I'm wondering if anyone has any insight regarding the truth of the above statement. Intuitively, if I have two topological groups in which their algebraic group structures are the same up to relabelling, and toplogical spaces that behave the same, it seems as though as topological groups they would have the same structure and behaviours, up to relabelling of course. Or is there an obvious counterexample that I'm missing?
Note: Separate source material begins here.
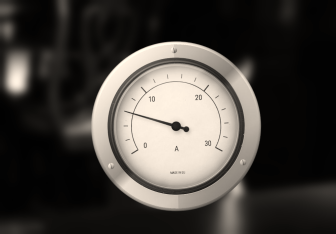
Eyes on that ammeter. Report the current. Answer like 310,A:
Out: 6,A
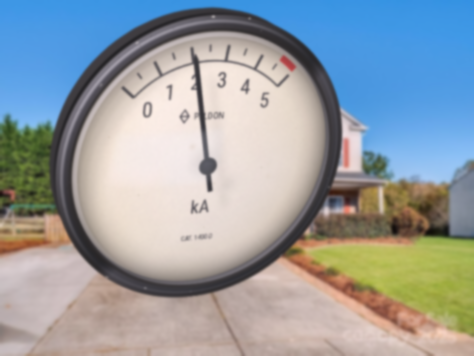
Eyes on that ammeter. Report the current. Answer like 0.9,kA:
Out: 2,kA
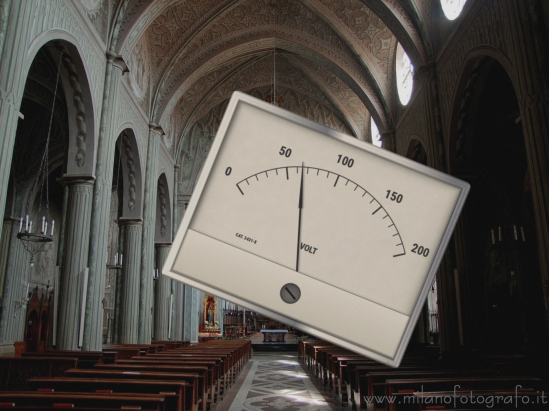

I've seen a similar question posted with a counterexample, however I believe that the counterexample proposed did not accurately satisfy the hypothesis.
Best Answer
If $G$ is a finite topological group and $N$ is the connected component of the identity, then $N$ is normal and the coset space $G/N$ forms a basis for the topology. Conversely, one can create any finite topological group given a choice of finite group $G$ and normal subgroup $N$ to be the connected component. (See this question for the result.)
Thus, if we can find a finite group $G$ with two normal subgroups $N_1$ and $N_2$ that are not related by any automorphism but are nonetheless the same size, we can have $(G,\tau_1)$ and $(G,\tau_2)$ homeomorphic, but a continuous isomorphism would have to preserve identity's connected component, i.e. send $N_1$ to $N_2$, which is impossible, and we would have a counterexample.
For this, we can pick $N_1$ and $N_2$ to simply be nonisomorphic. For instance, if $G=\mathbb{Z}_2\times\mathbb{Z}_4$ then we can use the subgroups $N_1=\mathbb{Z}_2\times\mathbb{Z}_2$ and $N_2=\mathbb{Z}_4$.